### Questions
[1] List every street or road that the news briefs give as a border of the area where parking rules are being eased.
[2] Rewrite the news briefs from "SINGLE-VEHICLE WRECK" up to and including "ditch and overturned.", replacing "southbound" with "northbound".

IN BRIEF
NEW ENTERTAINMENT DISTRICT
Parking rules relaxed for downtown area
Parking rules are being eased in the East Fremont Entertainment District starting Monday because of requests by business owners.
In an area bordered by Las Vegas Boulevard, Ogden Avenue, Carson Avenue and Eighth Street, parking meters will operate from 8 a.m. to 6 p.m. Monday through Saturday. Free parking will be available Sundays and holidays.
The meters now operate until 8 p.m.
Also, 10-minute parking will be allowed in loading zones, which have been "no parking" areas. And the street sweeping schedule has been moved to 5-6 a.m., to accommodate wee-hour party-goers.
Las Vegas spent $5.5 million recently on landscaping, wider sidewalks, lighting and new neon signs for the new entertainment district. Business owners asked the city to switch off the parking meters earlier to encourage people to visit nightclubs and restaurants in the evening.
SINGLE-VEHICLE WRECK
Las Vegas resident killed in U.S. 93 crash
A 39-year-old Las Vegas man was killed early Thursday morning in a single-vehicle crash on U.S. Highway 93, approximately 50 miles north of Las Vegas. He was not wearing his seat belt.
An investigation indicated the driver of the 2007 Ford Mustang was heading southbound on U.S. 93 at 3:50 a.m. when the car drifted off the roadway into a ditch and overturned.
The man was ejected from his seat and was pronounced dead at the scene, said Kevin Honea, spokesman for the Nevada Highway Patrol.
The woman driving the car was taken to University Medical Center with non-life threatening injuries, he said. She consented to a drug and alcohol test, and results are pending, Honea said.
GRAND CANYON TOUR
Collision with eagle forces copter to land
A tour helicopter was forced to make an emergency landing Thursday, after a midair run-in with an eagle shattered the aircraft's front windshield.
Seven passengers were on a Grand Canyon helicopter tour when the windshield broke 20 minutes after departure, said John Buck, vice president of sales and marketing for the Las Vegas travel company Maverick Inc.
One passenger was taken by Mercy AIR to University Medical Center for scrapes on her face but later was released, he said.
Two of the company's other helicopters came to retrieve the remaining passengers at a former military airstrip near Pierce Ferry Boat Anchorage on Lake Mead, some 12 miles north of Meadview, Ariz.
Four passengers continued on to the Grand Canyon, and two opted to return to Las Vegas, Buck said.
"There have been other bird strikes, but we've never had one break a window," Buck said.
FATAL FIGHT
Jury acquits Arizonan in January 2006 killing
A Bullhead City, Ariz., man was set free Thursday after his acquittal on second-degree murder charges in Kingman.
A Mohave County jury deliberated about an hour before returning a not-guilty verdict in the case against Richard Shropshire, 22.
No one disputed that a rock controlled by Shropshire smashed the skull of Rodney Barrington, 44, and caused his death during a January, 2006 confrontation.
Defense attorney Rick Williams argued that the diminutive Shropshire feared for his life in the altercation with the much larger man, who brandished a large flashlight.
"We feel that this young man was justified in protecting himself and his brother's life," the jury foreman said.
Shropshire's brother Lance, 20, pleaded guilty to a charge of rioting and was given a two-year prison term for instigating the fatal fight.

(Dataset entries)
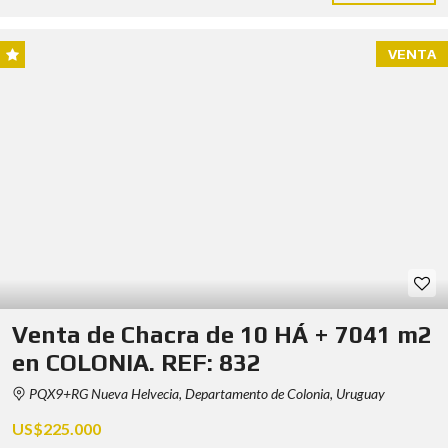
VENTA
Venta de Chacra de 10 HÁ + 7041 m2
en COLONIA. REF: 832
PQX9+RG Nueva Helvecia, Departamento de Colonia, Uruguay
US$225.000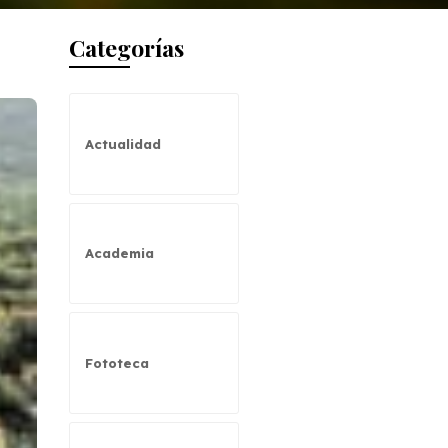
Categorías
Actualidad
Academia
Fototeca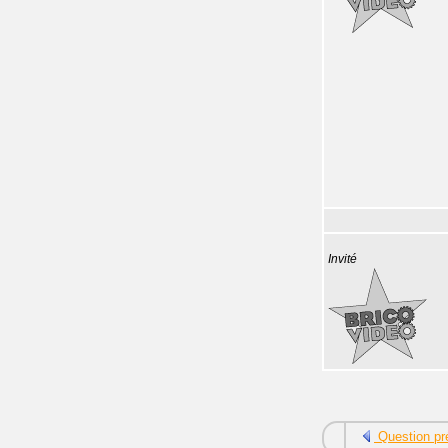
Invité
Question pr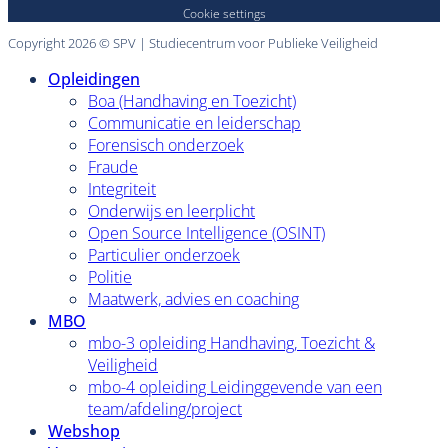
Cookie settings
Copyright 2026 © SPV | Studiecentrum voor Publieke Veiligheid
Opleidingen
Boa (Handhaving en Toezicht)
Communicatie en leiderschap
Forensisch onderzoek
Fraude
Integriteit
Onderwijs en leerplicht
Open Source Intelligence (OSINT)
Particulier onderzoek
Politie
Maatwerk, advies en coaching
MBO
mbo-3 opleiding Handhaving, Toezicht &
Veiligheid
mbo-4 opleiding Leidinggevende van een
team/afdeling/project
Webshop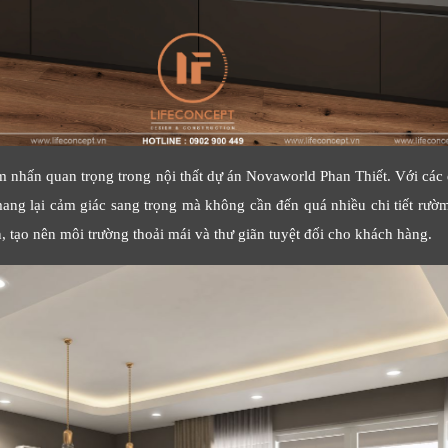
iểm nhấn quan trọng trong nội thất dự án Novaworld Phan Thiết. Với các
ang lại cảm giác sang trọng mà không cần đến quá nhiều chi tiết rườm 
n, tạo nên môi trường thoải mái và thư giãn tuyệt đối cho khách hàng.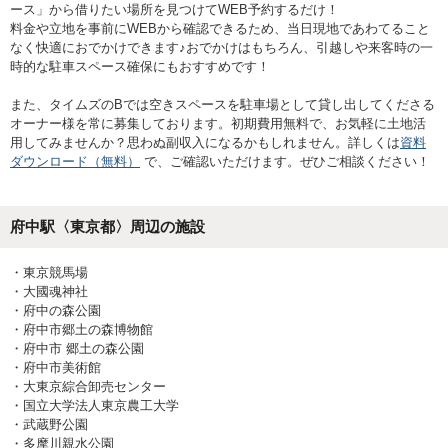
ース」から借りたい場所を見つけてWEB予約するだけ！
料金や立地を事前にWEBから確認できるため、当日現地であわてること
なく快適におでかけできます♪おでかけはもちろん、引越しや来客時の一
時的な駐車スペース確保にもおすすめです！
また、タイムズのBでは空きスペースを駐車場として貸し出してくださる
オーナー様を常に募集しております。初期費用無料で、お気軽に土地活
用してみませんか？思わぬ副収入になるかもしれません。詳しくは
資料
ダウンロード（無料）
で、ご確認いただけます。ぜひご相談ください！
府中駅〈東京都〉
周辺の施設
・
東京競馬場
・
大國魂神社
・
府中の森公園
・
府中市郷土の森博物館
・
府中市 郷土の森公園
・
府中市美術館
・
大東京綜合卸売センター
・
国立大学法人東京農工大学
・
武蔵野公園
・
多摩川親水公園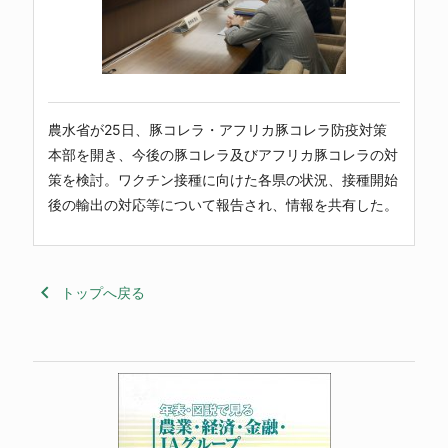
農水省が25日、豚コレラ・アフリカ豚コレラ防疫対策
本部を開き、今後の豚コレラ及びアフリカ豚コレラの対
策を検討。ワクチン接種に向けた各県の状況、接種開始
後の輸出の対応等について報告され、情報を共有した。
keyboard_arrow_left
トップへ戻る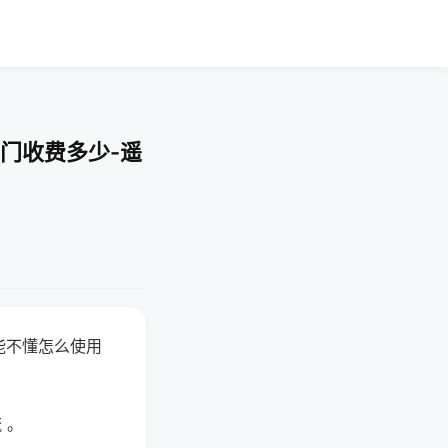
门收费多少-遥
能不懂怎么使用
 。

### Task answers
[1] Las Vegas Boulevard, Ogden Avenue, Carson Avenue, Eighth Street

[2]
SINGLE-VEHICLE WRECK
Las Vegas resident killed in U.S. 93 crash
A 39-year-old Las Vegas man was killed early Thursday morning in a single-vehicle crash on U.S. Highway 93, approximately 50 miles north of Las Vegas. He was not wearing his seat belt.
An investigation indicated the driver of the 2007 Ford Mustang was heading northbound on U.S. 93 at 3:50 a.m. when the car drifted off the roadway into a ditch and overturned.